▶ _INSTRUCTIONS TO FOLLOW_: Please give back, exactly as written, only the line containing "Psychomotor" and every line after it until the data below ends.
START RECORDS SHOWN
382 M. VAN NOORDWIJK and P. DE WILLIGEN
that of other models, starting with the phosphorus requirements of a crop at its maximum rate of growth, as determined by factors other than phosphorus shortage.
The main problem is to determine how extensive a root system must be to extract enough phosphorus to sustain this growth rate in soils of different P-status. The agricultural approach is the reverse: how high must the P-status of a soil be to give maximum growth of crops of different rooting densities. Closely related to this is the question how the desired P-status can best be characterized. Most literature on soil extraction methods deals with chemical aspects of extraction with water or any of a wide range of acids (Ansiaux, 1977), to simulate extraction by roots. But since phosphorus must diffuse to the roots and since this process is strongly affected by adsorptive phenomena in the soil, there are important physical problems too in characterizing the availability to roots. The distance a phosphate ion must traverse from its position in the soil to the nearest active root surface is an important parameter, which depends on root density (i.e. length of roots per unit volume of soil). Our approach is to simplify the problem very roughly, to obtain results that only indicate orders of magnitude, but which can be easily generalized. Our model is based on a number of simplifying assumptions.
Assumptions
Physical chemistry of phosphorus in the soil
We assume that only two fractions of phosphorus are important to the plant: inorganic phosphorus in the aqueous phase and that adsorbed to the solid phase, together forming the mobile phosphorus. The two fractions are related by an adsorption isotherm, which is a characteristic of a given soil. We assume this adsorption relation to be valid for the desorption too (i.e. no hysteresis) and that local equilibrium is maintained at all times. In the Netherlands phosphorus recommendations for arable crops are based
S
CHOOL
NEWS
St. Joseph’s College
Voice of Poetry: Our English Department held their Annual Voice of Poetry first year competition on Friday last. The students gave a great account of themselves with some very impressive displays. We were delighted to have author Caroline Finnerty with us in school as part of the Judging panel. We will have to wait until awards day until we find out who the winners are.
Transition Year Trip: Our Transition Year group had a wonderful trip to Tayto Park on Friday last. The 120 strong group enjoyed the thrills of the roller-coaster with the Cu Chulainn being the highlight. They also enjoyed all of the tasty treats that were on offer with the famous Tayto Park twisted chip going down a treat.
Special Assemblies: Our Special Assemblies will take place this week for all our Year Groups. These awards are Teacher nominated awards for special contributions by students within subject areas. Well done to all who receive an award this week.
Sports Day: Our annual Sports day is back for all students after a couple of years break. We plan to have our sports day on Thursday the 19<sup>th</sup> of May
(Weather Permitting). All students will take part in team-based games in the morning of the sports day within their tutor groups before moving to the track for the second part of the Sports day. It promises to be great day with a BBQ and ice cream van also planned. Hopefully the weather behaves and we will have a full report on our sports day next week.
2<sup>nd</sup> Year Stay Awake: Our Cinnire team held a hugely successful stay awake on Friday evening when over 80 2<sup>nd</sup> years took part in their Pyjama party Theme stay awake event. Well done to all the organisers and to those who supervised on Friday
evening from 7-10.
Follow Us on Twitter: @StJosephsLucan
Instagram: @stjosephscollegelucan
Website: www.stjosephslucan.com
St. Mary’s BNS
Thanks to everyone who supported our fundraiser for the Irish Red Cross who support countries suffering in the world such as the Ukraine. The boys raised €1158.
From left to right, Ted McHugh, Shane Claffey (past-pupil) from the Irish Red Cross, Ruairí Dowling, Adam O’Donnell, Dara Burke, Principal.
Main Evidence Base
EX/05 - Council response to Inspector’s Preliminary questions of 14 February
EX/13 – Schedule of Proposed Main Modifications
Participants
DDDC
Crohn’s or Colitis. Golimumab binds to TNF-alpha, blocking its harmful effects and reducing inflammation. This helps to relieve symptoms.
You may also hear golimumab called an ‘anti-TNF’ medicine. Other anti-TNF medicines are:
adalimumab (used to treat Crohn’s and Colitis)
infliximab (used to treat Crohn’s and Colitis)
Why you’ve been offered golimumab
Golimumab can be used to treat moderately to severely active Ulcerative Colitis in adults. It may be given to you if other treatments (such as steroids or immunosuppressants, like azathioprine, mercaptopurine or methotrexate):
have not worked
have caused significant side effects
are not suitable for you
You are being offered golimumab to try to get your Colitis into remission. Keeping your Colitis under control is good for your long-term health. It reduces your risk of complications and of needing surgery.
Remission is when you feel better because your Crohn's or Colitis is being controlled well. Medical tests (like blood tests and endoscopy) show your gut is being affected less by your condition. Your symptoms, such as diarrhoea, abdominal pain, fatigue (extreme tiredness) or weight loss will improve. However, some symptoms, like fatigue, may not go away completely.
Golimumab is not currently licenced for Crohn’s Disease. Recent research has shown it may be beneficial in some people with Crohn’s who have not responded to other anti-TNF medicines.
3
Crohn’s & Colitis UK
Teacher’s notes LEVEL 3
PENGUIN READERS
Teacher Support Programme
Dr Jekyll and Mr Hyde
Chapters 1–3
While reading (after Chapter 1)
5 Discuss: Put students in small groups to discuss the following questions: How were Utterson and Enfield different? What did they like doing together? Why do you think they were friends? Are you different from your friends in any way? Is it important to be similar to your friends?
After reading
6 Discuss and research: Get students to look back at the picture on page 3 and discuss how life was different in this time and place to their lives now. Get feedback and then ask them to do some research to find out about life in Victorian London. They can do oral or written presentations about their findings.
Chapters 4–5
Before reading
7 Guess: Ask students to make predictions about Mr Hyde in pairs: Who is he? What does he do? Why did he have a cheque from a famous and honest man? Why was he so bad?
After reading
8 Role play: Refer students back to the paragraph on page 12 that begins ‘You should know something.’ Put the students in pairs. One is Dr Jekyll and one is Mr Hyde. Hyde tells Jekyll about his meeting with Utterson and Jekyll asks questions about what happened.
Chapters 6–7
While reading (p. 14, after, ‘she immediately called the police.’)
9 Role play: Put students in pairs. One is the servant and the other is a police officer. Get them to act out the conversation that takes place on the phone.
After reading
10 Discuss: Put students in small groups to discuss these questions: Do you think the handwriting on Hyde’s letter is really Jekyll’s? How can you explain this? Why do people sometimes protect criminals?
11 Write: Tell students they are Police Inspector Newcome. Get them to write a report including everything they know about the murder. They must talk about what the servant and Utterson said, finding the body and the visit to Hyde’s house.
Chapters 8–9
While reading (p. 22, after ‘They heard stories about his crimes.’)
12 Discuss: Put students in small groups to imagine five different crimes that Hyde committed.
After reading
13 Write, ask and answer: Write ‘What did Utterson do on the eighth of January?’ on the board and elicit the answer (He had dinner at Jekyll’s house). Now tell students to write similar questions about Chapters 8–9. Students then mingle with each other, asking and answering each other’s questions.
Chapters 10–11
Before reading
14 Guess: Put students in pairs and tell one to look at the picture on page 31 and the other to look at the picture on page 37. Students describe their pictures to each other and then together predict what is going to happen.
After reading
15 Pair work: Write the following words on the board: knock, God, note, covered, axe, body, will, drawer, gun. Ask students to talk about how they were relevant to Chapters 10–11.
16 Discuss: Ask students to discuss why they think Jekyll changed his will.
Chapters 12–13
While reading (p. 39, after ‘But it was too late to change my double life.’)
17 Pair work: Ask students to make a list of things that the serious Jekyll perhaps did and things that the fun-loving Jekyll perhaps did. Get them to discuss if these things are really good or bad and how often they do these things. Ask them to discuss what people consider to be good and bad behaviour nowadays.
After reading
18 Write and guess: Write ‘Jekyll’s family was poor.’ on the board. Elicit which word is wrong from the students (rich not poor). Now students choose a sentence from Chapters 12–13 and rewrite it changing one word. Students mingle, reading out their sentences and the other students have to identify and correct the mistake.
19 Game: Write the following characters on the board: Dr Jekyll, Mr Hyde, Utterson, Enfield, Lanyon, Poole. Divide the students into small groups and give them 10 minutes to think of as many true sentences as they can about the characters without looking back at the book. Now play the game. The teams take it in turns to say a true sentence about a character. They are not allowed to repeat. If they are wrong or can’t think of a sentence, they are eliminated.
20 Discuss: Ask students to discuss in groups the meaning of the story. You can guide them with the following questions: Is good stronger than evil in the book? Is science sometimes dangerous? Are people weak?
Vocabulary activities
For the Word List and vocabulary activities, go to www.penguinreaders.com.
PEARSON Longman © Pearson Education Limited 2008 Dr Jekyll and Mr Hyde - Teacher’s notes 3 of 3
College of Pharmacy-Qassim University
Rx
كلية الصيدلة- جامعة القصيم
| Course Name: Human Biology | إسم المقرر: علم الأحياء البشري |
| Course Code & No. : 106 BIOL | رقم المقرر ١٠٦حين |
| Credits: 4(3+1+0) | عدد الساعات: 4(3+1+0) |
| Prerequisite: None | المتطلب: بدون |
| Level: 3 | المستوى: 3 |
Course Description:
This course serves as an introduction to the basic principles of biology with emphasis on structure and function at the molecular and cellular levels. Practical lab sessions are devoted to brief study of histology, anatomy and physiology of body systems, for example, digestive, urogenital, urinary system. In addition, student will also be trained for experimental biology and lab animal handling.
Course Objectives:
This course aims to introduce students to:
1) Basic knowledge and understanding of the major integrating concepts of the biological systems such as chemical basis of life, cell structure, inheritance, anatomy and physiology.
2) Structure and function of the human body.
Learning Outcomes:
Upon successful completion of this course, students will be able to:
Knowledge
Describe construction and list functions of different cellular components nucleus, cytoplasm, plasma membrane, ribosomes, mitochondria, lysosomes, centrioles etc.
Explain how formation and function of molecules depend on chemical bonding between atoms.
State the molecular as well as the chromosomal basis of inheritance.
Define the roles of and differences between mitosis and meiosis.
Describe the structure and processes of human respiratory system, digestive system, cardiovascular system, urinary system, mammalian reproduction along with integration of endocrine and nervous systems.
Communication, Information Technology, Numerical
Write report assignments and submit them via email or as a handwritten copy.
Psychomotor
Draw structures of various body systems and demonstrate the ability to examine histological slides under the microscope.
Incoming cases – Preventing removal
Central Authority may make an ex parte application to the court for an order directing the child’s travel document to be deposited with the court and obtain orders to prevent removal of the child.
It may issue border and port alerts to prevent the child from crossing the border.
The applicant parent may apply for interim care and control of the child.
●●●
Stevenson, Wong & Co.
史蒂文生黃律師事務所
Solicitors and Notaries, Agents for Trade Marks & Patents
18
END RECORDS SHOWN
▶ _ANSWER SECTION_:
Psychomotor
Draw structures of various body systems and demonstrate the ability to examine histological slides under the microscope.
Incoming cases – Preventing removal
Central Authority may make an ex parte application to the court for an order directing the child’s travel document to be deposited with the court and obtain orders to prevent removal of the child.
It may issue border and port alerts to prevent the child from crossing the border.
The applicant parent may apply for interim care and control of the child.
●●●
Stevenson, Wong & Co.
史蒂文生黃律師事務所
Solicitors and Notaries, Agents for Trade Marks & Patents
18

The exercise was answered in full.